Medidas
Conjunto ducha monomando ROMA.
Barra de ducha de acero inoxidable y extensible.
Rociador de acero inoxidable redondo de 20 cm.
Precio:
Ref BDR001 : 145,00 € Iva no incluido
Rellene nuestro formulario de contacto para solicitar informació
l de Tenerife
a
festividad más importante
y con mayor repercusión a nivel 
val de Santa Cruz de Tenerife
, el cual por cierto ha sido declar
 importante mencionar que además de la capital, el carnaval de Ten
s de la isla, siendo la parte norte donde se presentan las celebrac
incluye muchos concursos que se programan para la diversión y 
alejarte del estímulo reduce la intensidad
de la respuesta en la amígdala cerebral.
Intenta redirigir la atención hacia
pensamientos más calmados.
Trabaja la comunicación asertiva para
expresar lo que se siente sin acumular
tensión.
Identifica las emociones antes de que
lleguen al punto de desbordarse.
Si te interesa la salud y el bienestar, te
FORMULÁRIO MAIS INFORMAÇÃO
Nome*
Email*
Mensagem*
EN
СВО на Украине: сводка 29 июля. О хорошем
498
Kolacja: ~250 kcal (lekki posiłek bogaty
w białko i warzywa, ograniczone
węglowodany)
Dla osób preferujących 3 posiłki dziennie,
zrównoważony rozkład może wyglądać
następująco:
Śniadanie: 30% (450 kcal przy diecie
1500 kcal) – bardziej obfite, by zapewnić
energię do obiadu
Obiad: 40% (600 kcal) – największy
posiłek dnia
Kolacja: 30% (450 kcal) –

· · · · · · ·

Directive. Once you find the line containing "festividad más importante", stop: reproduce exactly that line and every line of the data before it, and nothing else.

Result of the exercise.
Medidas
Conjunto ducha monomando ROMA.
Barra de ducha de acero inoxidable y extensible.
Rociador de acero inoxidable redondo de 20 cm.
Precio:
Ref BDR001 : 145,00 € Iva no incluido
Rellene nuestro formulario de contacto para solicitar informació
l de Tenerife
a
festividad más importante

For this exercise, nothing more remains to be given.